Nostalgia, morriña, deseo. Esto es lo que todos tenemos en común: los que celebramos con gusto las fiestas, los que están solos o enfermos, los que echan de menos a los seres queridos y hasta los que huyen en un avión a una playa lejana. Porque no se van sólo por el follón comercial o los compromisos pesados: se van –o nos quedamos– por ese halo, ese tufo, ese aguijón que exhala la Navidad y que recuerda el carácter inconmensurable del deseo humano, que nada consigue satisfacer ni nada consigue extirpar. Navidad es alegre, pero es también un poquito dolorosa, porque toca la llaga abierta sobre el sentido de las cosas que los hombres llevamos en el corazón.

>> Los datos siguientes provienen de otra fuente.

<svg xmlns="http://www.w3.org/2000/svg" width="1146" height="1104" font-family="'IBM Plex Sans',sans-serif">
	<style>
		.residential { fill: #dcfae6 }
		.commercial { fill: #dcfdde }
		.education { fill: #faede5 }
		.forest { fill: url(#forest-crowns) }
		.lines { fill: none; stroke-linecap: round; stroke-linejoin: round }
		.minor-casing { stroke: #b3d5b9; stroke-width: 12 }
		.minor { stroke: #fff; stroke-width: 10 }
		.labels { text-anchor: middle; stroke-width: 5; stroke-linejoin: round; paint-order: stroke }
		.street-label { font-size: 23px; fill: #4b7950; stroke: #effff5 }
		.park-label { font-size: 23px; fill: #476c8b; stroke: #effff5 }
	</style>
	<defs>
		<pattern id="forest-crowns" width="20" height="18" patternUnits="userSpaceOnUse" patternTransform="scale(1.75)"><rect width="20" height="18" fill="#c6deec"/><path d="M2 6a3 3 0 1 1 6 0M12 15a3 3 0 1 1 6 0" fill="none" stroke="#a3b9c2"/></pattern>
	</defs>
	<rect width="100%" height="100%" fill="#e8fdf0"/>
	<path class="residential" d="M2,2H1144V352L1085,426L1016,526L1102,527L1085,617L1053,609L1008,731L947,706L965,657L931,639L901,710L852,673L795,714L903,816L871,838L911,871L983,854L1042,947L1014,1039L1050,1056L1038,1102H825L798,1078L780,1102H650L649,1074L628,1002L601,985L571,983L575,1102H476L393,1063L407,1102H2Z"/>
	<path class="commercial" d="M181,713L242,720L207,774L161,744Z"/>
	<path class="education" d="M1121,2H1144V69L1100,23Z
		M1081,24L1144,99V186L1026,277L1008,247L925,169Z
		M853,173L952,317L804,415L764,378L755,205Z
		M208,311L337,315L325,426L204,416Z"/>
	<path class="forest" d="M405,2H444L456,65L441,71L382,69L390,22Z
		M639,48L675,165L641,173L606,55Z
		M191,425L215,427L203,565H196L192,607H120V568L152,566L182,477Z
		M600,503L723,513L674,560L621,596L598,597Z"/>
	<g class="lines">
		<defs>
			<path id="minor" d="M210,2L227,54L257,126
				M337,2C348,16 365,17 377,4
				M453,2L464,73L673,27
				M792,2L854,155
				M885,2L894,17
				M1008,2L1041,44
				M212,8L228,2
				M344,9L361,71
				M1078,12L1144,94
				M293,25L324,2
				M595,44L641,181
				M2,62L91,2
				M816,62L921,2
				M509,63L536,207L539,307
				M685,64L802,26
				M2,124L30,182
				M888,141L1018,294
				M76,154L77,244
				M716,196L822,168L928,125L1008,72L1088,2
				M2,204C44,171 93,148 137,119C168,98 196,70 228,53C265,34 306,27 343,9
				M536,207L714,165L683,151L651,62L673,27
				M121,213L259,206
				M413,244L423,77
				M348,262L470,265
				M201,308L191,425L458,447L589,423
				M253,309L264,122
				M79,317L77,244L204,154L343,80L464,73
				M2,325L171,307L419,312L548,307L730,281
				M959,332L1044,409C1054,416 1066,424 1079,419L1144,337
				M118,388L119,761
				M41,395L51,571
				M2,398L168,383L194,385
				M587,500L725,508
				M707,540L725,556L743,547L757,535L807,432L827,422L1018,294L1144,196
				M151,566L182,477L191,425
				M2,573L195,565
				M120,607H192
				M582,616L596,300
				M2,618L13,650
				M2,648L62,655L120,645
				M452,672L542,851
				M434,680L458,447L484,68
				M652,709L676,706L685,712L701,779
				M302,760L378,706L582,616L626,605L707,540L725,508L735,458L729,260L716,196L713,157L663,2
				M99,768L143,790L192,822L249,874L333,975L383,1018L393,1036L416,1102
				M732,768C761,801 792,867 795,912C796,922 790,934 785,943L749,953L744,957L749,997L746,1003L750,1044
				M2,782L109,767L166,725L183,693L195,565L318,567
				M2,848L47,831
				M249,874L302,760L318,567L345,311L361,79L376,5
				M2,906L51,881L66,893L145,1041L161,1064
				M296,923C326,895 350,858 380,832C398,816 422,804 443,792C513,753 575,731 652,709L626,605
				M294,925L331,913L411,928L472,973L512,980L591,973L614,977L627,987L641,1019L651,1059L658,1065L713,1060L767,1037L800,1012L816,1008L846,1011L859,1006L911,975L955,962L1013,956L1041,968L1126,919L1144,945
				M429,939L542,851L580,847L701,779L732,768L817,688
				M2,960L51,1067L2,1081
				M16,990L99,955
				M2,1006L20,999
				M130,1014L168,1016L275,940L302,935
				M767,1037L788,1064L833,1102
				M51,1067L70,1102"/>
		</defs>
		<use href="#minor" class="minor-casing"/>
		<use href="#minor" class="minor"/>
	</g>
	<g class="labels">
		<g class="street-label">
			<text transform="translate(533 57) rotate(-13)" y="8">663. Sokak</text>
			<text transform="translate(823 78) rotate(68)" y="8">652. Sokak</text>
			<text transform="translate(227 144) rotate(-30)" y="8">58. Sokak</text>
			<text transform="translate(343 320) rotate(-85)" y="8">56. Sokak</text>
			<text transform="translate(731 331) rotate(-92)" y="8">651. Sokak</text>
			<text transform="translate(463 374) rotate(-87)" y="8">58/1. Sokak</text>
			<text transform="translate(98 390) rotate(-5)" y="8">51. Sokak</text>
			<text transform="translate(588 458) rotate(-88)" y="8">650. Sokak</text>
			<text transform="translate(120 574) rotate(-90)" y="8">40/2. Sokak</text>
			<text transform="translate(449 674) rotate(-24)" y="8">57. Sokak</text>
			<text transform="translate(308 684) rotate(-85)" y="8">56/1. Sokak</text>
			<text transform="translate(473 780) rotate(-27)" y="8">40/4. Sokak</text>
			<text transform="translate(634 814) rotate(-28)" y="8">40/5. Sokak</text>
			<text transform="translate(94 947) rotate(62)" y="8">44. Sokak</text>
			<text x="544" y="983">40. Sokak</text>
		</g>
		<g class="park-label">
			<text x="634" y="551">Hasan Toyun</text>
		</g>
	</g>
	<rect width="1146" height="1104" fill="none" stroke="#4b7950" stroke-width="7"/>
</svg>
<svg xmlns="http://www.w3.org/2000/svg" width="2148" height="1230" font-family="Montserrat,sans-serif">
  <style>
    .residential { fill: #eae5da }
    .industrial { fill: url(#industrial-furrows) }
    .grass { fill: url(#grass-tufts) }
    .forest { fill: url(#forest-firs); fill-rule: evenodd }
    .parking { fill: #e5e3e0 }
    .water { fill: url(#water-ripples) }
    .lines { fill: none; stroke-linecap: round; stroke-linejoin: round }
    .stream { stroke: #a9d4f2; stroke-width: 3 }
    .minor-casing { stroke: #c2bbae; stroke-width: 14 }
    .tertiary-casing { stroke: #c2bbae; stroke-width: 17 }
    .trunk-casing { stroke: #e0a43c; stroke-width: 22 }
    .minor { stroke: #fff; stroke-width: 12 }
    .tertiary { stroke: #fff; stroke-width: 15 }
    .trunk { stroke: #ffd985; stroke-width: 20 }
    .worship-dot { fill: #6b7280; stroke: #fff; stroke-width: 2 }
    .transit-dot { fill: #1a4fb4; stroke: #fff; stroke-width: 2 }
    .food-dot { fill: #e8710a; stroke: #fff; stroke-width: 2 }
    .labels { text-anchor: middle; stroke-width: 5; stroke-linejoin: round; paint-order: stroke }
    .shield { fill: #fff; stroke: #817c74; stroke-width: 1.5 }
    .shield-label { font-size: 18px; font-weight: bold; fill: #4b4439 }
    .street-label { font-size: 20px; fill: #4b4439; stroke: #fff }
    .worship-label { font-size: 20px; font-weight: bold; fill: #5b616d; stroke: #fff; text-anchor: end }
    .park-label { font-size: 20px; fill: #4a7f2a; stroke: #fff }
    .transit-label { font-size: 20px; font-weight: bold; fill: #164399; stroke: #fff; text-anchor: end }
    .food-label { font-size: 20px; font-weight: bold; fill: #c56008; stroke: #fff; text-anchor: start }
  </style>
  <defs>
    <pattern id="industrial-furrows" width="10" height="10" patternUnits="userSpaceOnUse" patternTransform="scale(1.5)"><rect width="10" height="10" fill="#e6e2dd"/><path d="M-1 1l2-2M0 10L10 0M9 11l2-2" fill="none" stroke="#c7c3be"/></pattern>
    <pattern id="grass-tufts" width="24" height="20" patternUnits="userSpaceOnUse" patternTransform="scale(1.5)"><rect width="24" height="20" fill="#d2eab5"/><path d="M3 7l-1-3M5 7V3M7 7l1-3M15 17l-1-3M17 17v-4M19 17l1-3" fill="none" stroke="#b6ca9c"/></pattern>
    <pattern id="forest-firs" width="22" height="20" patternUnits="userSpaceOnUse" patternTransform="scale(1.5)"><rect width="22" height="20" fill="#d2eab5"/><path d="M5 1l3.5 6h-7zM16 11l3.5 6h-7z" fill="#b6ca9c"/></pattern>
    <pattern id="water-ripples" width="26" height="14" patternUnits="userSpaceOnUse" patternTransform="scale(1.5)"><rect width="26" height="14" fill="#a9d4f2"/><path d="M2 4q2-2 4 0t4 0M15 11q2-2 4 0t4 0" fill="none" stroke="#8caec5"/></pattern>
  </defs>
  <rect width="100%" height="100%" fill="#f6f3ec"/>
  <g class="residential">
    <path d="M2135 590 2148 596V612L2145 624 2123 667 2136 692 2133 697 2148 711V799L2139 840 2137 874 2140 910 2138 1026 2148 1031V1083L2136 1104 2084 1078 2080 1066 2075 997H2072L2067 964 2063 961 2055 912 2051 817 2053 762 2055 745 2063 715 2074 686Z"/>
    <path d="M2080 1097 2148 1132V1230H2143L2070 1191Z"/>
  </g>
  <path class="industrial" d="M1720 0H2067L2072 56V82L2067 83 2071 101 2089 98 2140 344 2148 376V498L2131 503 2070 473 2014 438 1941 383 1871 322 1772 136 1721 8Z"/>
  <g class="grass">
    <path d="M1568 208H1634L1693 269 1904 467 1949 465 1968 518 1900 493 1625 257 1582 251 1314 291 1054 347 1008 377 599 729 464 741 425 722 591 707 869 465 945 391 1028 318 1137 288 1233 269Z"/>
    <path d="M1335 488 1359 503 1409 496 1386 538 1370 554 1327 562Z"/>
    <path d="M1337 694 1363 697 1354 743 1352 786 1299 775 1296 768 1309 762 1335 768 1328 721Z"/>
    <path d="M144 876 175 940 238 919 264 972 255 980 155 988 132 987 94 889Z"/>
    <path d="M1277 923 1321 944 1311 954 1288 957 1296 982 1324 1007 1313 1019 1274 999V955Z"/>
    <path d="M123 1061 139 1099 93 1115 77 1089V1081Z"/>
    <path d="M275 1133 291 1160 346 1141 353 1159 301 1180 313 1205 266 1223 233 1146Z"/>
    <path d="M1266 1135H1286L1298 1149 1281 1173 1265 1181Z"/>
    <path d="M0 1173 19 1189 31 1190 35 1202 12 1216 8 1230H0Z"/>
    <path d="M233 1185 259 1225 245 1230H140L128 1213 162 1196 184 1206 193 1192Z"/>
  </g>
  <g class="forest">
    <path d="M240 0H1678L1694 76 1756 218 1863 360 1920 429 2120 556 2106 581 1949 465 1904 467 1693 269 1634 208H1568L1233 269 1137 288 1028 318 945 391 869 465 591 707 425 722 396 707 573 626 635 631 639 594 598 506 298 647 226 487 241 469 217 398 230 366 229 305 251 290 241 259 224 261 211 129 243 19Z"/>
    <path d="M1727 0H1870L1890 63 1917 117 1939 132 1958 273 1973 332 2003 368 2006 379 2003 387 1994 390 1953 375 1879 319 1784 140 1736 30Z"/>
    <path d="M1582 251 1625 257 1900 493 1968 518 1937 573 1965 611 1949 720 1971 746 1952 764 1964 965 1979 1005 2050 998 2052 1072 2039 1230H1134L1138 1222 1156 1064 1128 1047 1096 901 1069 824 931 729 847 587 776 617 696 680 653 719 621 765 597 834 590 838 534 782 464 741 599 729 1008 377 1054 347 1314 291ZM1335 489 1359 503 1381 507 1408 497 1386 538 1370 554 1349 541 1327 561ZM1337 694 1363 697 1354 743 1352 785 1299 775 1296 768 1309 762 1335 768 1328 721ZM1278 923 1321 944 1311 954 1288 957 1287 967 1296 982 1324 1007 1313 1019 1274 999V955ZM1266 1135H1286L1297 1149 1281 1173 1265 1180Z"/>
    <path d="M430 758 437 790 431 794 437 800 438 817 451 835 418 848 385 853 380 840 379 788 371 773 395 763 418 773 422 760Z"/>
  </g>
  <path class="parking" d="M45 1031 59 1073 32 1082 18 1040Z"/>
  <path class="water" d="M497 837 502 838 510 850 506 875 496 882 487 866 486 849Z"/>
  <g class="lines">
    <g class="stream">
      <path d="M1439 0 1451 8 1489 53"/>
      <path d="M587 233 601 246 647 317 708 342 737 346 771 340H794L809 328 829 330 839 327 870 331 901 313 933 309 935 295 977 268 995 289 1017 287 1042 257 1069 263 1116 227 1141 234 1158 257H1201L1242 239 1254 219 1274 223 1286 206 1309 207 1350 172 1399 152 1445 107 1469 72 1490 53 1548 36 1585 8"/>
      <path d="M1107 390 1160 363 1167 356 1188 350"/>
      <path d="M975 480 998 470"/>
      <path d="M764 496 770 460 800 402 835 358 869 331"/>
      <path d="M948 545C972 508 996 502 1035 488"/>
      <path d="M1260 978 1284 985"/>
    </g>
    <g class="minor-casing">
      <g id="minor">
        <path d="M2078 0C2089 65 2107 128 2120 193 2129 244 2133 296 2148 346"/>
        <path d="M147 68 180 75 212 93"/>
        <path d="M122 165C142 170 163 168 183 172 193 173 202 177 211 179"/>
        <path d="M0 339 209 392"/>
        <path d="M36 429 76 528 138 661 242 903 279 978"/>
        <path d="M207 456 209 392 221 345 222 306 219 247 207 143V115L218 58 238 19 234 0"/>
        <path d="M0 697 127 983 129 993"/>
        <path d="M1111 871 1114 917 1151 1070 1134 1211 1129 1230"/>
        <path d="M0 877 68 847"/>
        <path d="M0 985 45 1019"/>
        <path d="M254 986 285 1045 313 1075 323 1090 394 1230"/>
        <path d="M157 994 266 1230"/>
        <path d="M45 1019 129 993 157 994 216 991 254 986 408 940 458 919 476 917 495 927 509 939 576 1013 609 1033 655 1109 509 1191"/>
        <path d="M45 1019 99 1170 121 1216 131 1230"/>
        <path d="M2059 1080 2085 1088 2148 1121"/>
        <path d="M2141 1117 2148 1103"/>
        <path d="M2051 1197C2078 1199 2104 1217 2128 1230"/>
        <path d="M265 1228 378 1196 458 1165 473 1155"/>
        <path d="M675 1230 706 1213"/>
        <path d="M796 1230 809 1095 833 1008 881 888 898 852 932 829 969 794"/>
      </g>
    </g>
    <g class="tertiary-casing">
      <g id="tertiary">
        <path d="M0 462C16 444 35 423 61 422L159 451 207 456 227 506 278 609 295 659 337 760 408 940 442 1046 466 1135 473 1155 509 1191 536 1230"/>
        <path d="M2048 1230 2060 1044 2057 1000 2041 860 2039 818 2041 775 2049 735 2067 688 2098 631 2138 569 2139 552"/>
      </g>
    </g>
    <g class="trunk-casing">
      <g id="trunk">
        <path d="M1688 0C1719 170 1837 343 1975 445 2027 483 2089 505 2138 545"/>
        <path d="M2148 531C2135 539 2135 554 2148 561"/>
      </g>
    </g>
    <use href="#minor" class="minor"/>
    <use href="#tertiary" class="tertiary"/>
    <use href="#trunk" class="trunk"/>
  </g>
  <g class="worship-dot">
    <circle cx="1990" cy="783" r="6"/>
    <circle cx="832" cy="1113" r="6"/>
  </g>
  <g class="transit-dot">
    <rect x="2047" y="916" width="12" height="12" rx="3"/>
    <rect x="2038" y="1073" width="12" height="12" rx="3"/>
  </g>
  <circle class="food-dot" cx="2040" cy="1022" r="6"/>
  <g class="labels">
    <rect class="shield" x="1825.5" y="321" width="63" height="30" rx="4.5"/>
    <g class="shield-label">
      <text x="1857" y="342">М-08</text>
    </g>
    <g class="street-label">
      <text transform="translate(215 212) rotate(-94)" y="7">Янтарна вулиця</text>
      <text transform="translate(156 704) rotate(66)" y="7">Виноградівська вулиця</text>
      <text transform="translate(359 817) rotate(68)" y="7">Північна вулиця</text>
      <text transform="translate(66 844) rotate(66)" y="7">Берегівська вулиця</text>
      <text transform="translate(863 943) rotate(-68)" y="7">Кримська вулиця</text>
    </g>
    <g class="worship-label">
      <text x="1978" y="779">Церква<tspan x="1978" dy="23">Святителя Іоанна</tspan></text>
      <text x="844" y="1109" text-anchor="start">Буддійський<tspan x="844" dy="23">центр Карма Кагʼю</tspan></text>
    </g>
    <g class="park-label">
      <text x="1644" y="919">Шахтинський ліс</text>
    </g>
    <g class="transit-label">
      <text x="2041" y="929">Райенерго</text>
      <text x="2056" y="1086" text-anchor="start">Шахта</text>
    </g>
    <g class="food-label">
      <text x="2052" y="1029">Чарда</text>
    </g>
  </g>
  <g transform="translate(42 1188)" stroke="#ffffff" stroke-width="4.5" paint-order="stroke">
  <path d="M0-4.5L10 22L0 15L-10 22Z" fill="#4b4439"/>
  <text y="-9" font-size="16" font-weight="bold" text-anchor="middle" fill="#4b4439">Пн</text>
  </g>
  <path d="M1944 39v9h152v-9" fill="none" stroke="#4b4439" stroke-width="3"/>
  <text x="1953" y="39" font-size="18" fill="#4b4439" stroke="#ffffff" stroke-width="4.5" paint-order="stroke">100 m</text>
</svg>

Lo intuyó Federico Nietzsche, que escribía en 1864: «Me quedo solo, levanto mis manos al Dios desconocido. Quiero conocerte a ti, el Ignoto, que penetras mi alma hasta el fondo y como tempestad sacudes mi vida. Inaferrable y, sin embargo, semejante a mí». El hombre puede aturdirse con el trabajo o las prisas, poner música estruendosa o largarse al Caribe, pero en todas partes le espera esta pregunta que le persigue como a Caín.
El Papa Ratzinger explicaba el otro día en París que precisamente fue esta búsqueda fundamental el origen del monacato occidental y, con él, de la cultura europea. ¿Acaso hay alguien que no haya pensado alguna vez en dedicar la vida entera a buscar? ¿Y si hubiese respuesta? ¿Y si llevásemos la pregunta clavada justamente porque hubiese respuesta, del mismo modo que experimentamos la sed porque existe el agua que la sacia? Nochebuena ha susurrado la semana pasada este misterio, esta arrolladora, enloquecida, hermosa, definitiva posibilidad: que el infinito que deseamos se haya hecho cercano y cognoscible y la nostalgia pueda convertirse en paz. ¡Hermosa aventura del ser humano amado por un Dios humano!
A la luz de la Navidad, el año 2010 deja de ser «otro año más» y recobra el sabor de una oportunidad. Estupendo: enhorabuena a todos porque acaban de ser agraciados con 365 nuevos días sin escribir. Casi todo lo que va a ocurrir nos resulta todavía inimaginable.